Seconds later, a sheriff’s deputy said one victim reported the shooter was carrying “an AR15 or AK47.” A minute later, a Coral Springs officer asks for any information about the weapon used in the shooting.

The sheriff’s office uses the radio system maintained by Broward County, the timeline said, which is “nearing its end of life,” a statement released alongside the timeline said, and the system “can become impaired when an excessive number of users access the system.”

At some points, users may have been unable to transmit or receive any messages at all, the statement added.

School resource officer Scot Peterson, who officials say waited outside the school building as the shooting unfolded, initially oversaw his colleagues’ response to the shooting.

In the first 10 minutes after gunfire erupted, Peterson ordered officers to shut down the street intersection in front of the school, began a lockdown and alerted officers of the location of possible gunfire.

“For the initial stages of the event, Peterson is the eyes on the ground so it’s appropriate for him to relay that information and direct responding personnel,” according to Col. Jack Dale.

He may have slowed down the response by ordering officers to stay at least 500 feet away from the building, according to the audio recordings.

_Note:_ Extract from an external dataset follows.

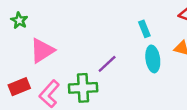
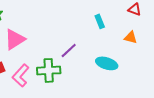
cyan ellipse: (153, 59) -> (107, 63), moved, turned -65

The agency’s active shooter policy calls for deputies to interrupt the shooting and search for victims when there’s a ceasefire.

Broward County Sheriff Scott Israel had said Peterson should have gone inside the building and killed the gunman.

Peterson’s attorney has said he did not enter the school because he believed the shooting was coming from outside the school buildings.

But the updated timeline and dispatch audio contradicts that assertion.

At 2:25 p.m., or about four minutes into the shooting, a deputy says over the radio “some students thought it was firecrackers, but we’re not sure, by the football fields.”

Peterson responds “We also heard it’s by, inside the 1200 building.”

“That contradicts the statement his attorney gave, that he didn’t know where the shots were fired. After multiple gun shots you would have to know where the shots were coming from,” said the head of the Broward County Sheriff’s Deputies Association Jeff Bell.

Peterson resigned after he was suspended without pay.

Broward County Sheriff’s supervisor Capt. Jan Jordan arrived later to oversee the operation.

“I know there is a lot going on. Do we have a perimeter set up right now and everybody cleared out of school?” Jordan asked on the police radio.

“That’s a negative,” a dispatcher replied.